Tuesday, January 20, 2009

The Subtleties of PhantomReference and finalization

A common misconception regarding PhantomReference is that it is designed to "fix" the dead object resurrection problem that finalizers have. For example, this old java.net blog says about phantom references:

PhantomReferences avoid a fundamental problem with finalization: finalize() methods can "resurrect" objects by creating new strong references to them. So what, you say? Well, the problem is that an object which overrides finalize() must now be determined to be garbage in at least two separate garbage collection cycles in order to be collected.

Well, yeah. Except for the fact that even PhantomReference can let their referred objects be resurrected. This is even how it can be done:

Reference ref = referenceQueue.remove();
//ref is our PhantomReference instance
Field f = Reference.class.getDeclaredField("referent");
System.out.println("I see dead objects! --> " + f.get(ref));
//This is obviously a very bad practice
Yes, unreachable objects are really referenced from the Reference#referent field, seemingly strongly, but no, the garbage collector makes an exception for that particular field. This fact also contradicts what the previous blog declares:
PhantomReferences are enqueued only when the object is physically removed from memory.
Which is not true, as we just saw. Javadocs also say:
Phantom references are most often used for scheduling pre-mortem cleanup
So if PhantomReference was not meant to fix the resurrection problem (which indeed is serious, as pointedly proven by Lazarus, Jesus and many others), what is it useful for?

The main advantage of using a PhantomReference over finalize() is that finalize() is called by a garbage-collector thread, meaning it introduces concurrency even in a single-threaded program, with all the potential issues (like correctly synchronizing shared state). With a PhantomReference, you choose the thread that dequeues references from your queue (in a single-threaded program, that thread could periodically do this job).

What about using WeakReference? It seems to also fit the bill for pre-mortem clean-up. The difference lies in when exactly the reference is enqueued. A PhantomReference is enqueued after finalization of the object. A WeakReference is enqueued before. This doesn't matter for objects with no non-trivial finalize() method.

And how exactly are you supposed to clean-up a dead object you don't even know? (PhantomReference's get() method always returns null). Well, you should store as much state as needed to perform the clean-up. If cleaning up an object means nulling an element of a global array, then you have to keep track of the element index, for example. This can be easily done by extending the PhantomReference and adding the fields you want, and then create PhantomReference instances from that subclass.

Now lets talk about even darker corners than these.

Lets say that it is even darker relating finalization than this. If you are about to write a clean-up hook for an object (by finalize() or with a [Weak|Phantom]Reference), and you happen to call a method on it while there is it is strongly-referenced only from the thread stack (i.e. a local variable), and you happen to invoke a method to that object, bad things can happen.

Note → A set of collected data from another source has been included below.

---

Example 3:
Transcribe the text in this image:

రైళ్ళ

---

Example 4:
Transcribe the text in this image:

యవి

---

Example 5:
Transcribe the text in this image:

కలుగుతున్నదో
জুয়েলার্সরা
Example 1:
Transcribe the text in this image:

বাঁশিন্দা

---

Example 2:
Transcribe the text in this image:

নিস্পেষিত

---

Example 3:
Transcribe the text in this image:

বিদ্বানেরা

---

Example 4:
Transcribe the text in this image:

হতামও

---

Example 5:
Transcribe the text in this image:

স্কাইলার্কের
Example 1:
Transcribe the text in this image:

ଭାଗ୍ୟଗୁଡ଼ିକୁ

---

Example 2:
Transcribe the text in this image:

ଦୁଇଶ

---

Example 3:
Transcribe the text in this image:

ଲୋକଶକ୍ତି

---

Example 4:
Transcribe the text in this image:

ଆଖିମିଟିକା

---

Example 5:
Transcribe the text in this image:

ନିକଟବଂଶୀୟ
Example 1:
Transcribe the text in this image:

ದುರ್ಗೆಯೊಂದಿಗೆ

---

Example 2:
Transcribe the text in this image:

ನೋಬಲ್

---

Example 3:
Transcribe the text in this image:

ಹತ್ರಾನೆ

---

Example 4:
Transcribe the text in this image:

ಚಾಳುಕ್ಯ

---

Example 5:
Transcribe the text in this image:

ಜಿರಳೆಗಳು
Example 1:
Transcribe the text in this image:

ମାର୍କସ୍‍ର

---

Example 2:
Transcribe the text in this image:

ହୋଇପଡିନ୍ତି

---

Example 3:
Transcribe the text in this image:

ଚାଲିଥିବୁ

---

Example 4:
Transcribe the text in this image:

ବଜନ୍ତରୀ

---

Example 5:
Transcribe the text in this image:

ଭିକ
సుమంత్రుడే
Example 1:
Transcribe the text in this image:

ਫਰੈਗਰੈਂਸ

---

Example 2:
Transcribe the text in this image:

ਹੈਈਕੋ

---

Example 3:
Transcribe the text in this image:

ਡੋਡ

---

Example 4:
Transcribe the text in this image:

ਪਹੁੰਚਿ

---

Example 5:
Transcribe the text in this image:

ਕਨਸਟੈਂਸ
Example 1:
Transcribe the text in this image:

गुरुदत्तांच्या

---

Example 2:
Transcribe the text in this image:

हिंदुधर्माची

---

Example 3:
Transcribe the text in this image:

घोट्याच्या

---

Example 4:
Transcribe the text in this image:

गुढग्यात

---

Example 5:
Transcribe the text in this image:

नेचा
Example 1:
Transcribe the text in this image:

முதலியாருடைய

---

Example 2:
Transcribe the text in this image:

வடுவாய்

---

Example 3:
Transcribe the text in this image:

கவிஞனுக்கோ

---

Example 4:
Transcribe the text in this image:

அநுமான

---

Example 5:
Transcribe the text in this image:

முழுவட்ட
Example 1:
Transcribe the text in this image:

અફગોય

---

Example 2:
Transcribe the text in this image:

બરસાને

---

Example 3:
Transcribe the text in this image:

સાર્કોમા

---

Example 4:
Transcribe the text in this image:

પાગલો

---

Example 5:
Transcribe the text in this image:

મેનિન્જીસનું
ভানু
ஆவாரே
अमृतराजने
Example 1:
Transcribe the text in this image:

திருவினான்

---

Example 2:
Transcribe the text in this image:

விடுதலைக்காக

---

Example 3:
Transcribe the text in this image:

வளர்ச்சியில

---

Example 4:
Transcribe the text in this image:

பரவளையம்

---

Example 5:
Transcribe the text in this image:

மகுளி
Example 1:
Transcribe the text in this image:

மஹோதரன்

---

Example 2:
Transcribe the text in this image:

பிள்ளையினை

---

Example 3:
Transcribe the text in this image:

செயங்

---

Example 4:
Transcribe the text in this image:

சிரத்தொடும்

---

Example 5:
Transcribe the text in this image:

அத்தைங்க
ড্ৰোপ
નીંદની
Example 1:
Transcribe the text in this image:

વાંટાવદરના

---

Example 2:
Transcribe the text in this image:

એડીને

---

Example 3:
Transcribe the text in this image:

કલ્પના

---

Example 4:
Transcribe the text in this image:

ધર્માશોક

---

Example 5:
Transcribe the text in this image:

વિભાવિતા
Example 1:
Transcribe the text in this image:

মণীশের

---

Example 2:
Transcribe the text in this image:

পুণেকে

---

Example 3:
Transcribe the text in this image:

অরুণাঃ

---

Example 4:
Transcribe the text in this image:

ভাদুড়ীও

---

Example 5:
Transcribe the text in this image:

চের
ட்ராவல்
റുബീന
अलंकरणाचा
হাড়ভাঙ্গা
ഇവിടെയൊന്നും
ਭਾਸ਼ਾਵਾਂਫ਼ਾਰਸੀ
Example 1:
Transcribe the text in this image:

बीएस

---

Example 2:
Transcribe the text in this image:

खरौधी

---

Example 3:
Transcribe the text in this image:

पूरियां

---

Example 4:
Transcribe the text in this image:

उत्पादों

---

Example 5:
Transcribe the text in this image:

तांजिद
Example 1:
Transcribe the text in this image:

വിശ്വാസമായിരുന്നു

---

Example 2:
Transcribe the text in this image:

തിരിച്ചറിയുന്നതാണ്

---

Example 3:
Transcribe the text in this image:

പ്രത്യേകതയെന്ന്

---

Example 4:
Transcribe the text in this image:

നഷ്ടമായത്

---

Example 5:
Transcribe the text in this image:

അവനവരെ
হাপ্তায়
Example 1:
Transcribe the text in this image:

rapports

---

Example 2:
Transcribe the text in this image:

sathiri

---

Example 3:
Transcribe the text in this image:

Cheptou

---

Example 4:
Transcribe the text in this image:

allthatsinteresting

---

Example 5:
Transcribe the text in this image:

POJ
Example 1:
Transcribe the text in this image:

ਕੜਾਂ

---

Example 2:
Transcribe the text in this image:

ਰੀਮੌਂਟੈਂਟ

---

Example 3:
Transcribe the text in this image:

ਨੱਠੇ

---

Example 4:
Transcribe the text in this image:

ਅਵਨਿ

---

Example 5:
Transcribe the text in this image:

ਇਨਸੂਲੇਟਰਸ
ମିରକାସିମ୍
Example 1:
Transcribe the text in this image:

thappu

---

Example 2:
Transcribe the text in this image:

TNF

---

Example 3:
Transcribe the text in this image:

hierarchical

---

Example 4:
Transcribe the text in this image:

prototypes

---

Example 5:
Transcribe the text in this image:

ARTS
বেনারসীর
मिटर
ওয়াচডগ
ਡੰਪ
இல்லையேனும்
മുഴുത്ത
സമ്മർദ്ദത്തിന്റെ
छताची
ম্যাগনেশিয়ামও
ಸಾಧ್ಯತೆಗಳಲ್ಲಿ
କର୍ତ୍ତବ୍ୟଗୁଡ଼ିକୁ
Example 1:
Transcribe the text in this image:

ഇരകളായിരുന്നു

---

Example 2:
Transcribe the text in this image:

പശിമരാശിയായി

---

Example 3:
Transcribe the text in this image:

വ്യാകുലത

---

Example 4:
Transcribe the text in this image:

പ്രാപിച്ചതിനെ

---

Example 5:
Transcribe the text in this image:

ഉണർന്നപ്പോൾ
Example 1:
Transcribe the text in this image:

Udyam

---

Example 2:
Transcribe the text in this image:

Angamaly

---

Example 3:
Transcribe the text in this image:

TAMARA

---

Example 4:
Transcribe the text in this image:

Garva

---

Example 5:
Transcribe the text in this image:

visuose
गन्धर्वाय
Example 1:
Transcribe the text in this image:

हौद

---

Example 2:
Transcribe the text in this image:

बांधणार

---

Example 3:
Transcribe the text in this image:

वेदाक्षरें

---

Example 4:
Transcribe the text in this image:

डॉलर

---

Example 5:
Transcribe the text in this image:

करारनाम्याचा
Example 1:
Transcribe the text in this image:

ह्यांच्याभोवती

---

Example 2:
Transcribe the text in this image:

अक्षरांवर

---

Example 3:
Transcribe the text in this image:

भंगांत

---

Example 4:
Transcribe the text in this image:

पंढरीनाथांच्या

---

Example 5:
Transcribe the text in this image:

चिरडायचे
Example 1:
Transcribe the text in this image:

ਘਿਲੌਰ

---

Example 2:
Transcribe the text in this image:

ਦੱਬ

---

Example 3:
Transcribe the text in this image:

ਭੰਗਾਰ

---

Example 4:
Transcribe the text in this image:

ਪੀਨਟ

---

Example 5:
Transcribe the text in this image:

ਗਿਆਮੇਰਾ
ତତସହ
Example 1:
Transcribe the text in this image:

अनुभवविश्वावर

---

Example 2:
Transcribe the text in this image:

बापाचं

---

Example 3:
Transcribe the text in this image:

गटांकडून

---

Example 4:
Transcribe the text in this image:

This is very unfortunate. For performance reasons, the VM is permitted if it can to reuse the register that holds the object reference, thus making the object unreachable. So, during the method invocation on an object, finalization might be executed concurrently, leading to unpredictable results (finalize() could modify state that is needed by the other method execution). This should be extremely rare though. Currently, this can be fixed by:

Object method() {
//do work here
synchronized (this) { }
return result;

public void finalize() {
synchronized (this) { }
//do work here
This will only affect you if you have an object referenced only from the thread stack and either one holds:
  • it has a non-trivial finalize() method
  • there is a [Weak|Soft|PhantomReference] to it, enlisted to a ReferenceQueue, and there is a different thread that dequeues references from ReferenceQueue
To conclude, the safest clean-up for objects is to have a ReferenceQueue and a PhantomReference, and you use the same thread that uses the object to do the clean-up. (If this the clean-up is performed from another thread, synchronization will probably be needed, and the above issue might be relevant).

You may check these JavaOne slides too.